I came to a conclusion today, one that I have been fighting for years, one that I can't see a way around. I cannot afford to stay a teacher. I cannot afford to live on my own and pay child support (& medical) and make ends meet without going even further into debt.
I am now pondering what kind of job I can start looking for for next year... heck, next summer, I guess. I don't even know what industry to look in, let alone what skills are marketable. I have a lot of creative talent and skills, I am good with presentations and teaching (teaching anything), and I have a lot of really good ideas for training future teachers, especially Latin teachers. If I had a masters, I could teach at ACC.... but do I even want to teach? Do I just need a break? I need a job that ended at the end of the day, not continued on into the night and the evenings. One that didn't make me feel guilty for every minute that I spent NOT grading or making better lesson plans.

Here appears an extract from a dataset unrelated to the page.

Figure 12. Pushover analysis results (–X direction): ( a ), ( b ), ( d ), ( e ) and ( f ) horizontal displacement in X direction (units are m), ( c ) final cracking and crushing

And just because I'm older doesnt' mean I've increased my earning power.
I have had serious thoughts about sitting out at the main intersection near here with a bucket and a sign that says I can't afford child support while teaching... so I could sit there and grade while people drive by throw in money. LOL. Fantasy world.

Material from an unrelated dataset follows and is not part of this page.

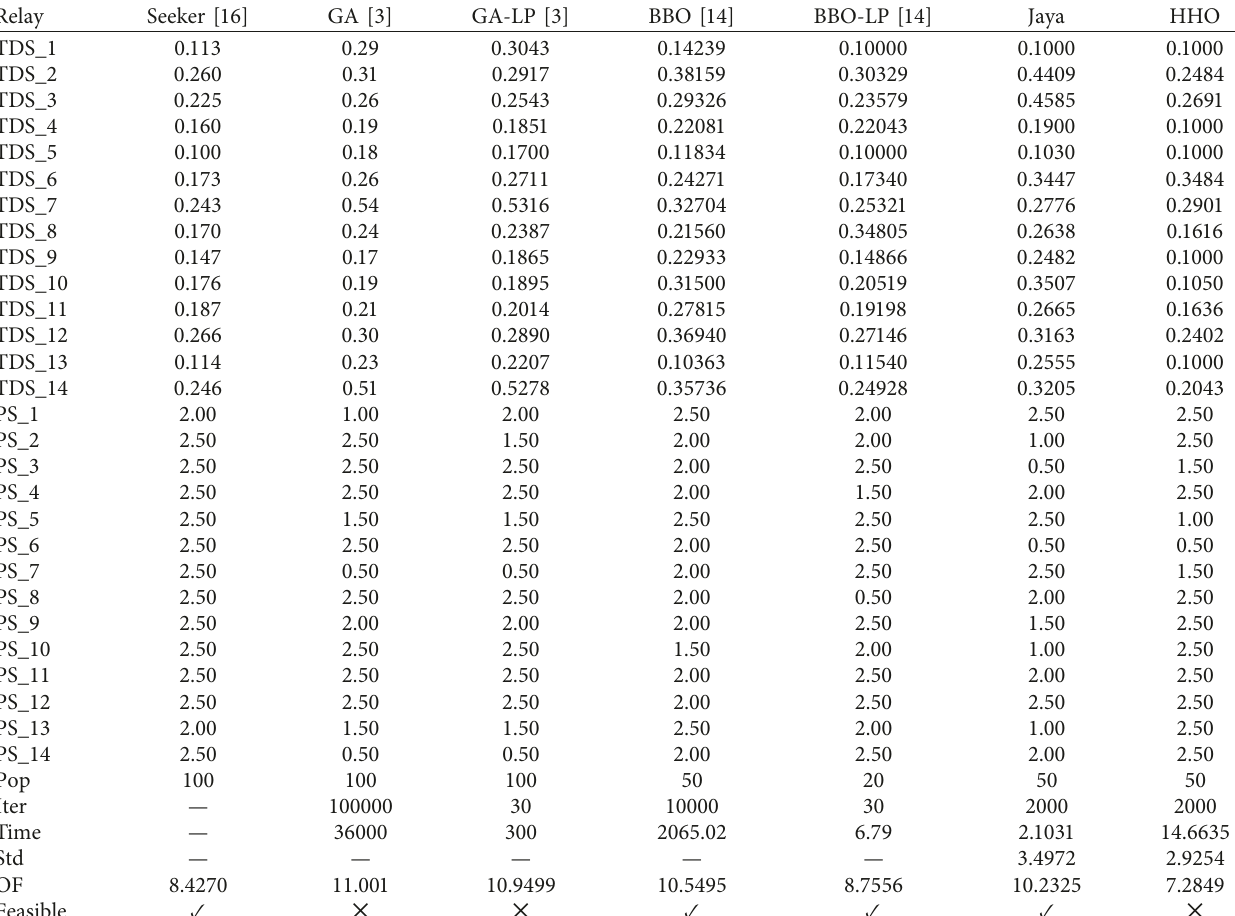
Table 11: Time dial setting and pickup current for the 8-bus system by MINLP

But I have been thinking about the need to leave teaching for 3 or 4 years now. I just don't know HOW to make the transition....
In the meantime I'm having more insights about Vergil and Caesar than ever before, and loving Latin and wanting to read Latin more than before. It's not that I would give up Latin. I just can't see how to teach and pay bills and live near my special needs son and to be there for him when he needs me.
Whatever. That's just where I am. I wonder where I'd be if Governor Perry had accepted federal aide for education or if they paid teachers decently, etc etc. Fuckit. I need to start thinking about and embracing change. It's what needs to happen.